DATA EXTRACT:

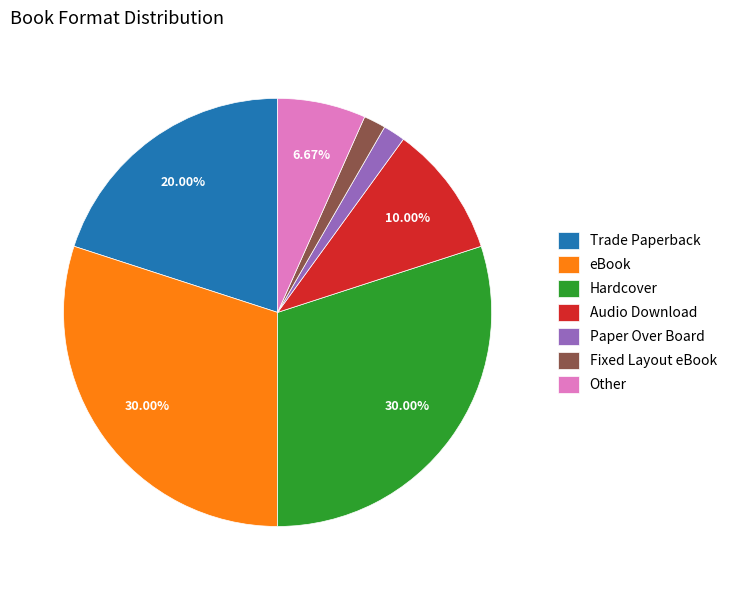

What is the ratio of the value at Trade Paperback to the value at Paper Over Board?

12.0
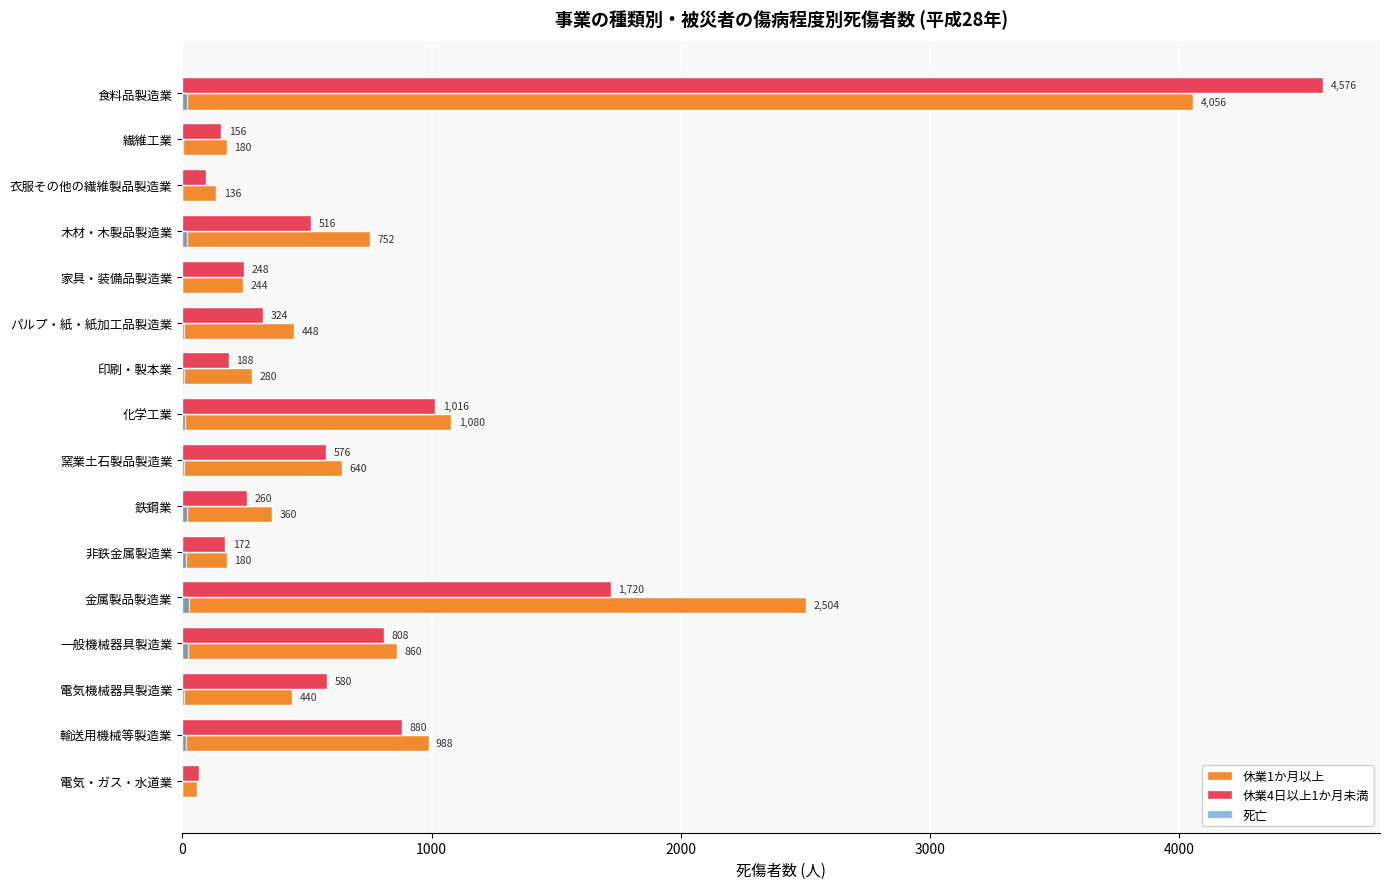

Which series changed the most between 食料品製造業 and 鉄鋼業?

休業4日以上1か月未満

TASK TO CARRY OUT: In all of the records above, change "series" to "data series" and leave everything else the same. Omit the pictures from your answer.

EXERCISE ANSWER:
What is the ratio of the value at Trade Paperback to the value at Paper Over Board?

12.0

Which data series changed the most between 食料品製造業 and 鉄鋼業?

休業4日以上1か月未満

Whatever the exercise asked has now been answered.